NVIDIA / TensorRT-LLM

TensorRT-LLM provides users with an easy-to-use Python API to define Large Language Models (LLMs) and build TensorRT engines that contain state-of-the-art optimizations to perform inference efficiently on NVIDIA GPUs. TensorRT-LLM also contains components to create Python and C++ runtimes that execute those TensorRT engines.
https://nvidia.github.io/TensorRT-LLM
Apache License 2.0
8.18k stars 908 forks source link

C++ example code for GPT model inference #2142

Open AmazDeng opened 3 weeks ago

AmazDeng commented 3 weeks ago

Could tensorrt-llm provide a C++ example code for GPT model inference? I noticed that the official examples are all in Python. Could you provide a C++ version? @kaiyux @Shixiaowei02 @nv-guomingz

zhangts20 commented 2 weeks ago

@AmazDeng You can find them in https://github.com/NVIDIA/TensorRT-LLM/tree/v0.11.0/examples/cpp/executor

AmazDeng commented 2 weeks ago

@AmazDeng You can find them in https://github.com/NVIDIA/TensorRT-LLM/tree/v0.11.0/examples/cpp/executor

Thank you. I'll check it out later.

AmazDeng commented 1 week ago

@AmazDeng You can find them in https://github.com/NVIDIA/TensorRT-LLM/tree/v0.11.0/examples/cpp/executor

Thank you. I'll check it out later.

@zhangts20 Sorry, I may not have clearly expressed my needs. What I am looking for is the cpp code for a multimodal model, one that takes both image and text inputs, like llava, blip2. What you provided was the cpp code for a GPT model that only takes text input.

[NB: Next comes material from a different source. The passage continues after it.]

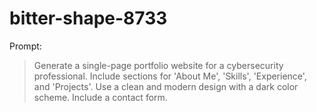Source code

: # bitter-shape-8733

Prompt:
> Generate a single-page portfolio website for a cybersecurity professional. Include sections for 'About Me', 'Skills', 'Experience', and 'Projects'. Use a clean and modern design with a dark color scheme. Include a contact form.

zhangts20 commented 1 week ago

@AmazDeng You can find them in https://github.com/NVIDIA/TensorRT-LLM/tree/v0.11.0/examples/cpp/executor

Thank you. I'll check it out later.

@zhangts20 Sorry, I may not have clearly expressed my needs. What I am looking for is the cpp code for a multimodal model, one that takes both image and text inputs, like llava, blip2. What you provided was the cpp code for a GPT model that only takes text input.

I am also seeking for this, but there has been no progress

lfr-0531 commented 1 week ago

What you provided was the cpp code for a GPT model that only takes text input.

@zhangts20 @AmazDeng Now TensorRT-LLM can only support multimodal models with Python runtime and will have cpp runtime support later.